This
field mission has been intense. On the road the past 7 days, with no less
than 5 meetings a day in each location, and hours on bumpy roads. Right
now I am in Podor, in the Fouta. Last night the electricity went out and
we had to walk down this country desert road in the dark to find a
restaurant, I had my battery-less flashlight (perfect birthday gift) and
saw something moving in the sand. It was
a lime green scorpion. Crazy looking thing. Oumou, the only woman in
our entourage, took her shoe and killed it good, screaming, it must die.
Later as we were walking back to the hotel, still in pitch dark, I was
looking up at the stars and thinking how crazy my life is, and wondering
how I ended up in this desert backwater on the Mauritanian border with
three imams. Oumou asked me what I was thinking about and I told her, I
used to live in New York. Of course she said, and? All I meant was that
life takes crazy turns, I no more set out to live in New York than I
planned to be walking down a desert road killing scorpions, but there I
was.
She said it must have been impossible for me to imagine there were
people living in a place like Podor. Which of course is true, but not
entirely impossible, but then she said something I found to be quite
profound, a woman who has devoted her life to helping the marginalized
in her country to improve their lives. She told me, it is just as
impossible for them to imagine how New Yorkers live, even if they wanted
to live that way themselves, they do not know how.

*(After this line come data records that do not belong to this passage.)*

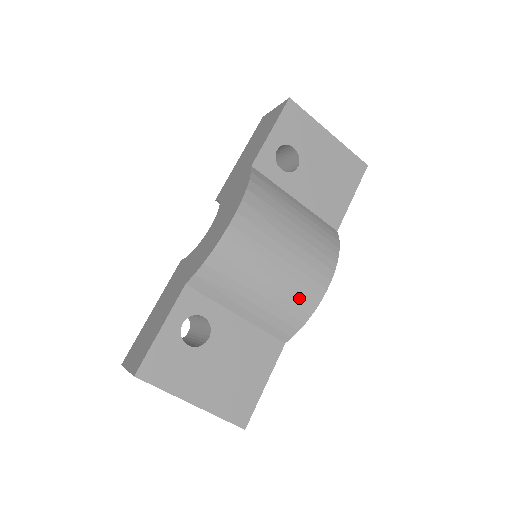
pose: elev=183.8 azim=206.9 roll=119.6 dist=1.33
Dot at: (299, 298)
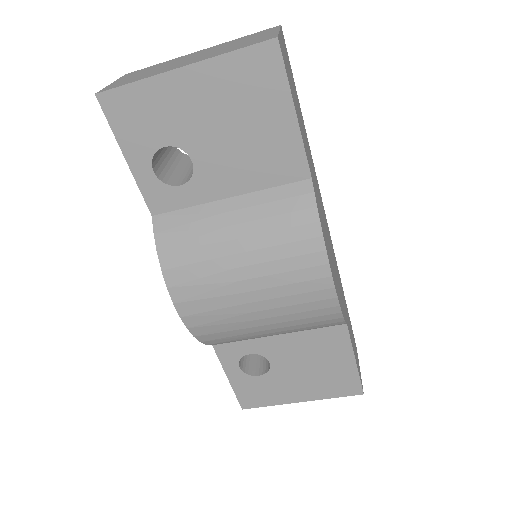
Dot at: (311, 312)
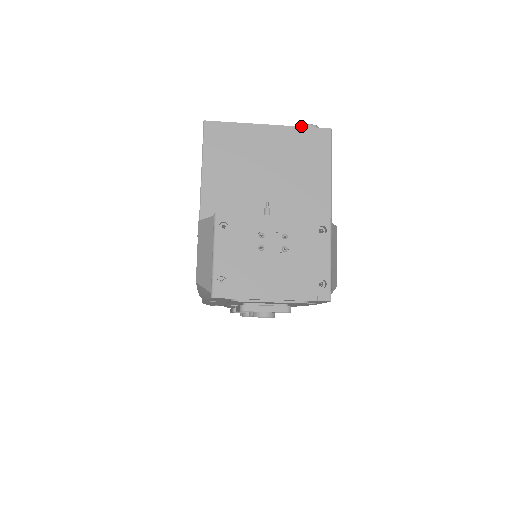
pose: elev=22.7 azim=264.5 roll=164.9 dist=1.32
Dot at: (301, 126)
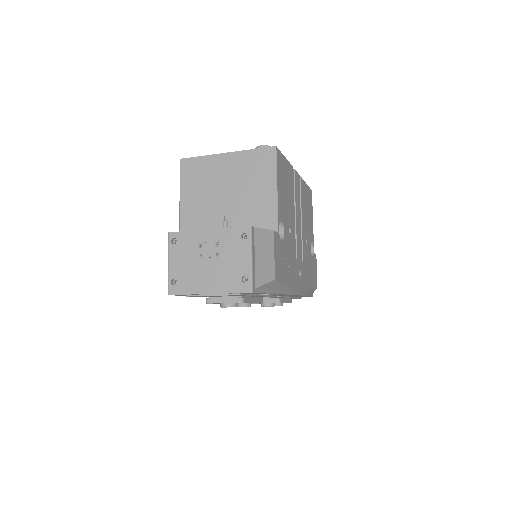
Dot at: (255, 148)
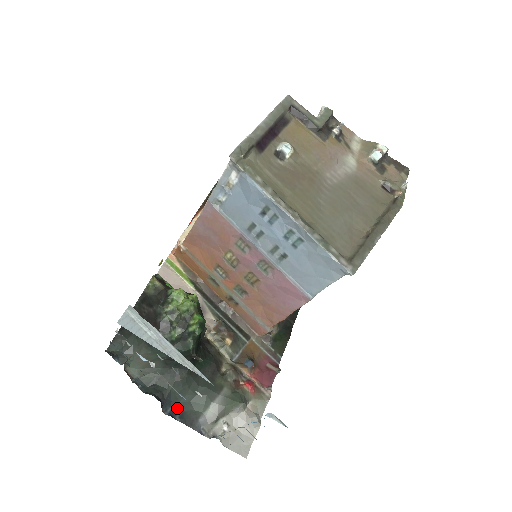
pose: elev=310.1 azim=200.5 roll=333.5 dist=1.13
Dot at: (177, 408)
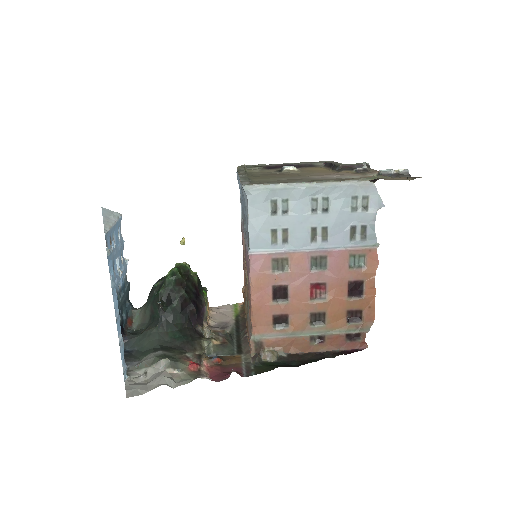
Dot at: (132, 351)
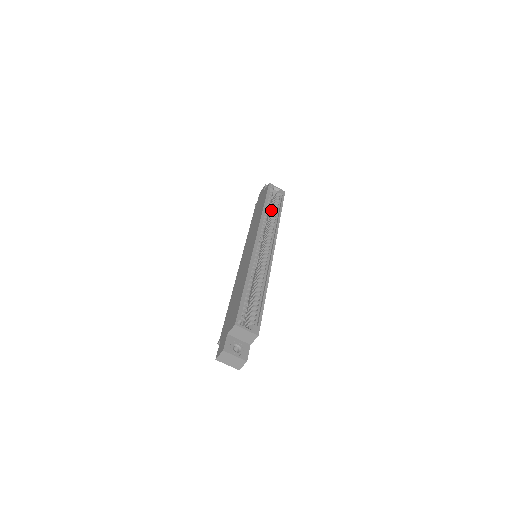
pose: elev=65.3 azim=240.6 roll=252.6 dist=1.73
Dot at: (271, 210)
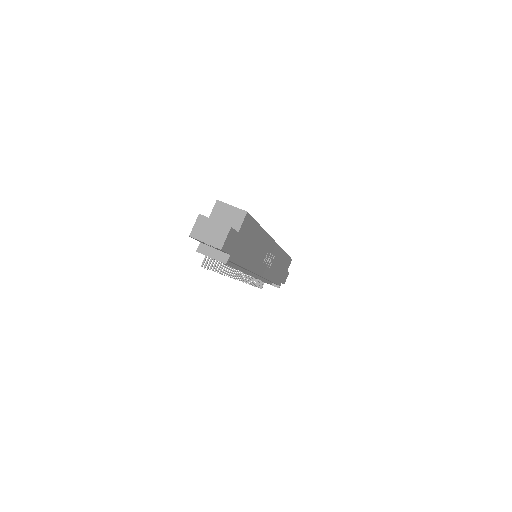
Dot at: occluded
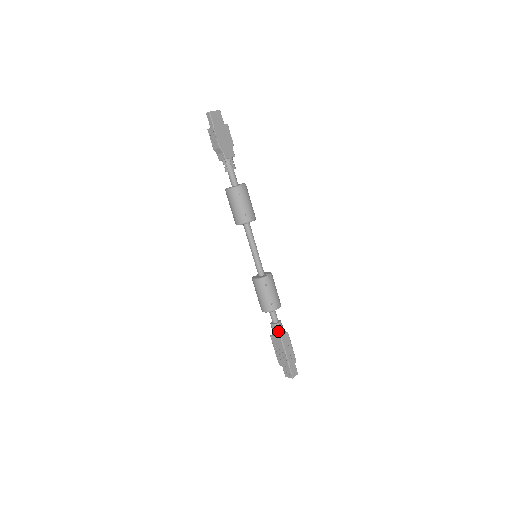
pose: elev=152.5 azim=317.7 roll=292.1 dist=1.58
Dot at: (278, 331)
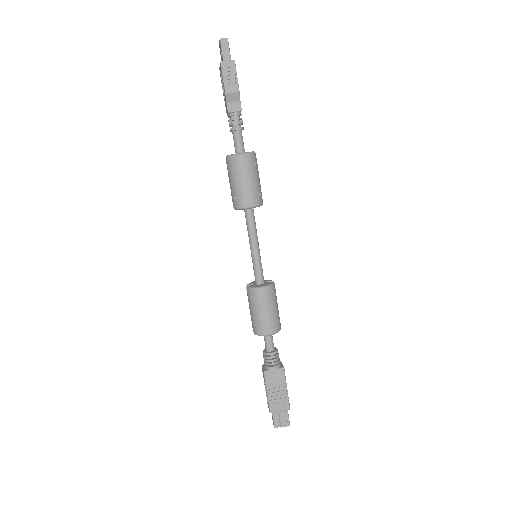
Dot at: (278, 361)
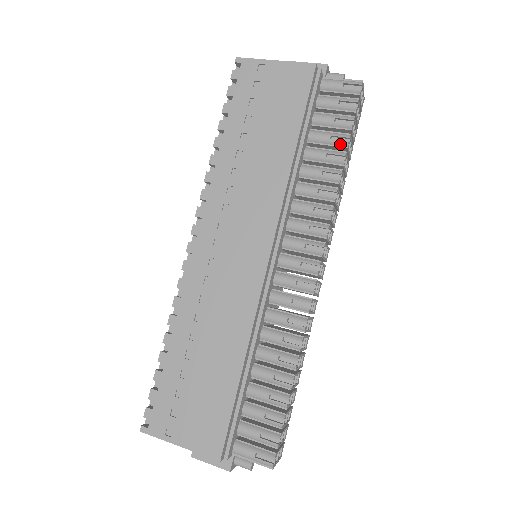
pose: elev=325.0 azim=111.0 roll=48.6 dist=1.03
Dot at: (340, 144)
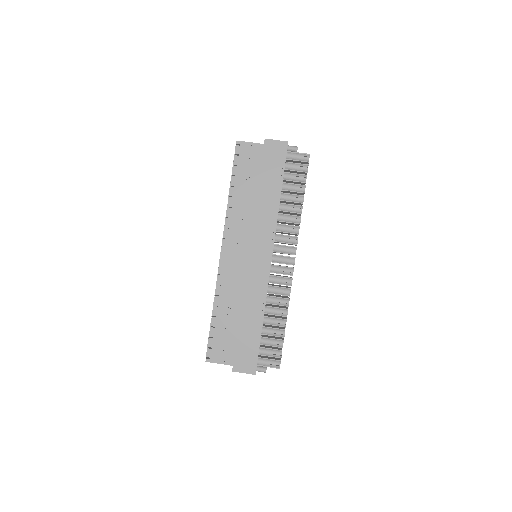
Dot at: (300, 191)
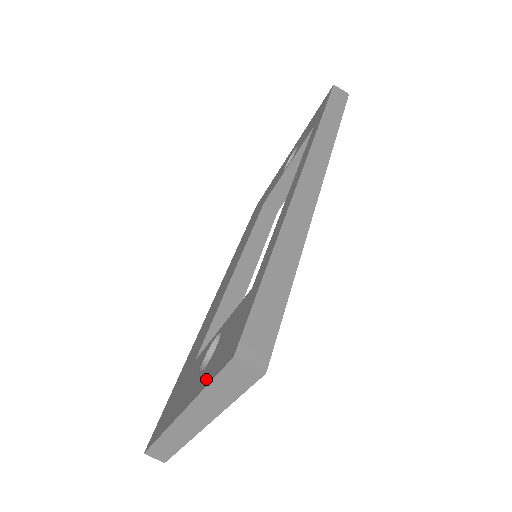
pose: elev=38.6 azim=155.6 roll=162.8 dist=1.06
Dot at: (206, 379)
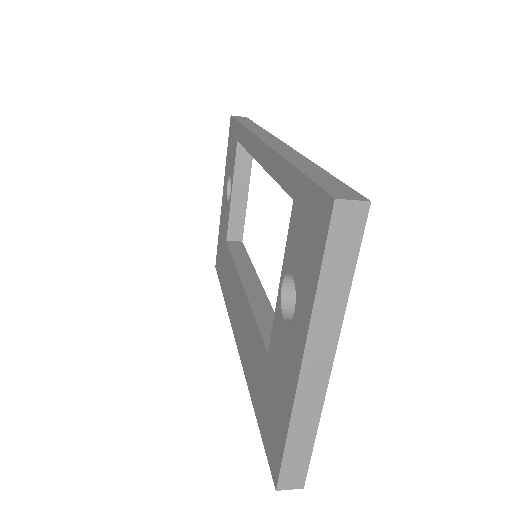
Dot at: (311, 283)
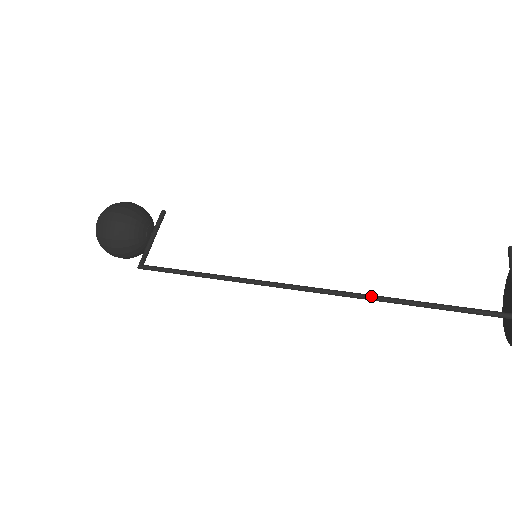
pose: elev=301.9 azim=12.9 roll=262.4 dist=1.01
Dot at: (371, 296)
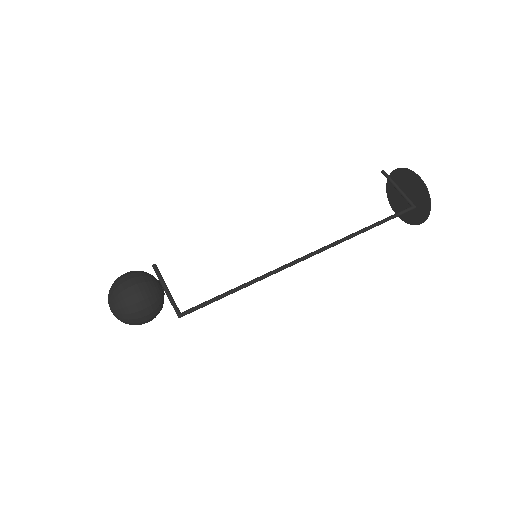
Dot at: (344, 238)
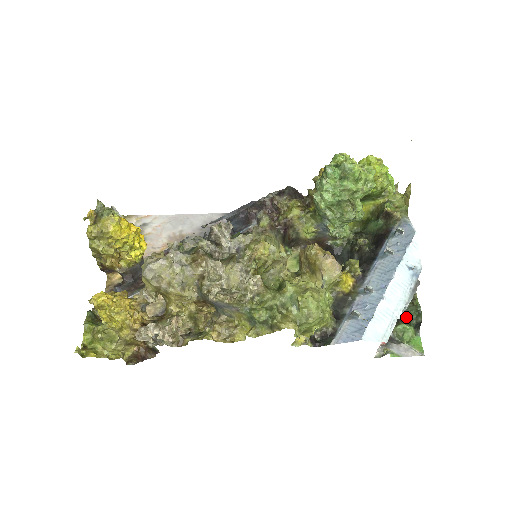
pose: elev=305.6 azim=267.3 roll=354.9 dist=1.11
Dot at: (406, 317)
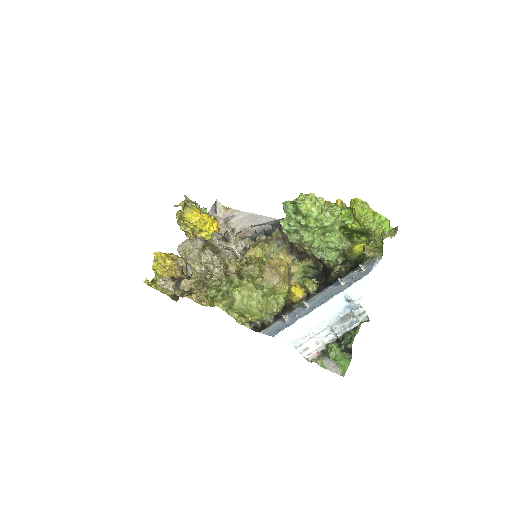
Dot at: (341, 340)
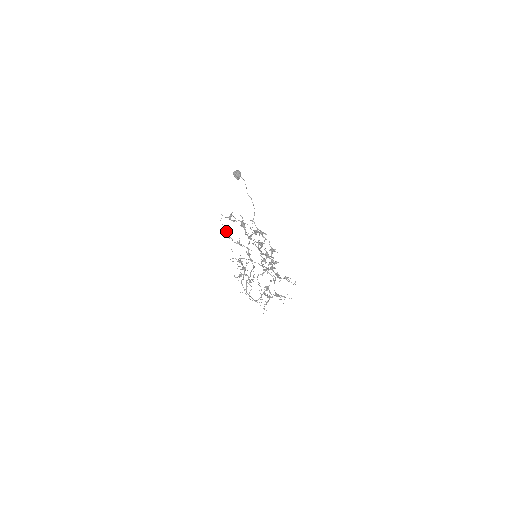
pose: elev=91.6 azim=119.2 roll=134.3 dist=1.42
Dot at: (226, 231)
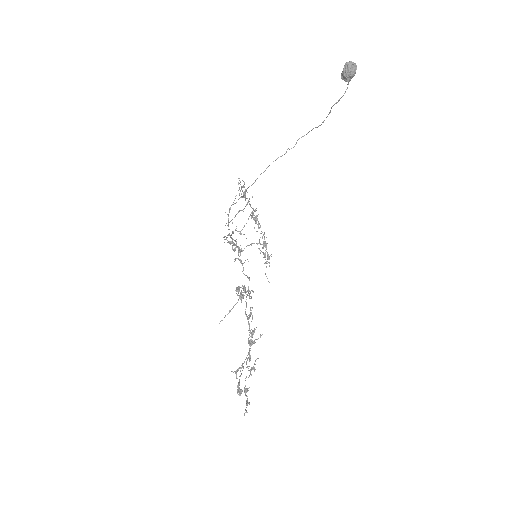
Dot at: (238, 291)
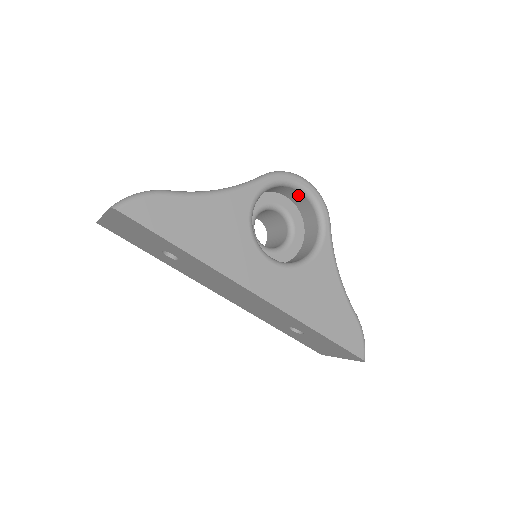
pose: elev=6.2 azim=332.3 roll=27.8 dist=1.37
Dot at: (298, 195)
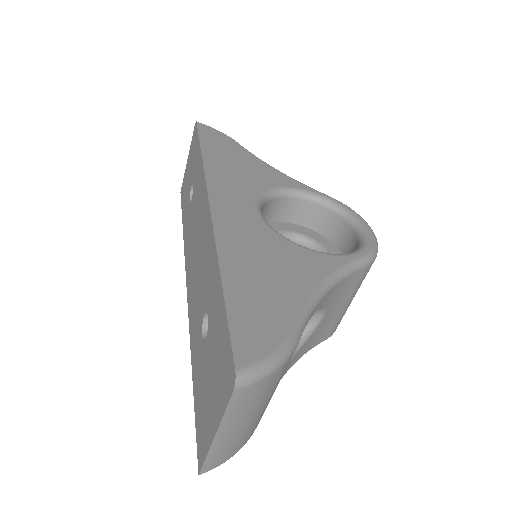
Dot at: (352, 240)
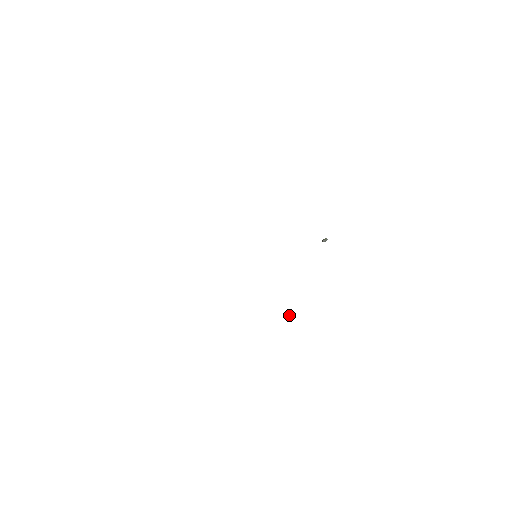
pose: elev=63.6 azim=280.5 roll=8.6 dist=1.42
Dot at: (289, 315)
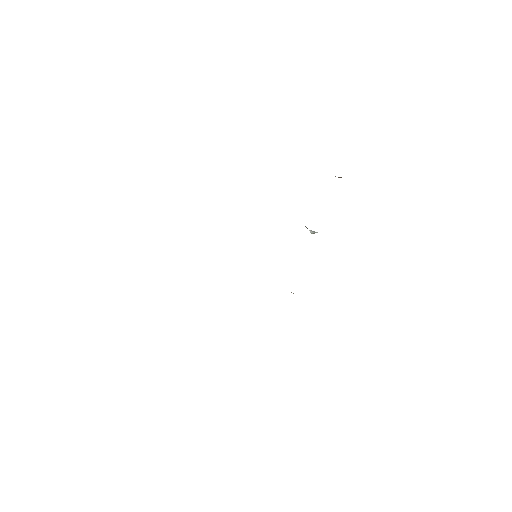
Dot at: occluded
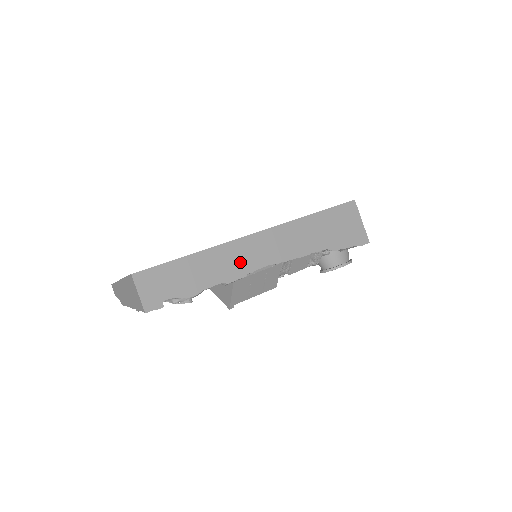
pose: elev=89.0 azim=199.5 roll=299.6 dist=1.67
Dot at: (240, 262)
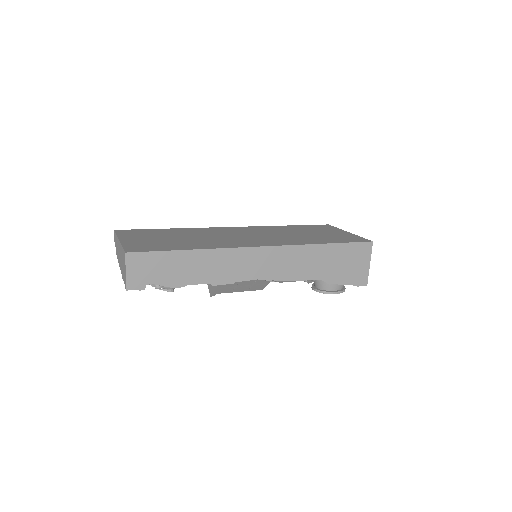
Dot at: (233, 269)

But she said it is
important to know that no matter how people live they remain determined
and hopeful that a better life is possible.
As I walked down that
crumbling road in the dark looking at the stars and wondering if the
electricity would return and why it had gone out in the first place, my
mind wandered back to New York and the stark contrast of a city replete
with lights and not a single star in the sky and I wondered what is the
end game here? Is the goal of development to create New Yorks and
Londons and Tokyos throughout the developing world? I like to imagine a
day within my lifetime of a Dakar with glittering skyscrapers,
underground transportation, smooth roads connecting cities and sleepy
suburbs. Or is the goal to recognize the determination and the hope
inherent in all people and provide access to knowledge and opportunities
for them to latch on to?
This question is an existential one for me as I
have committed my life to this work, and I still have a lot to learn.
But I will likely be back in a place like New York, DC or London making
decisions that will affect the lives of people who cannot imagine a
place like New York, DC, or London, but I hope that when I am called to
make those decisions I remember walking down a crumbling desert road in
the dark looking up at all those stars.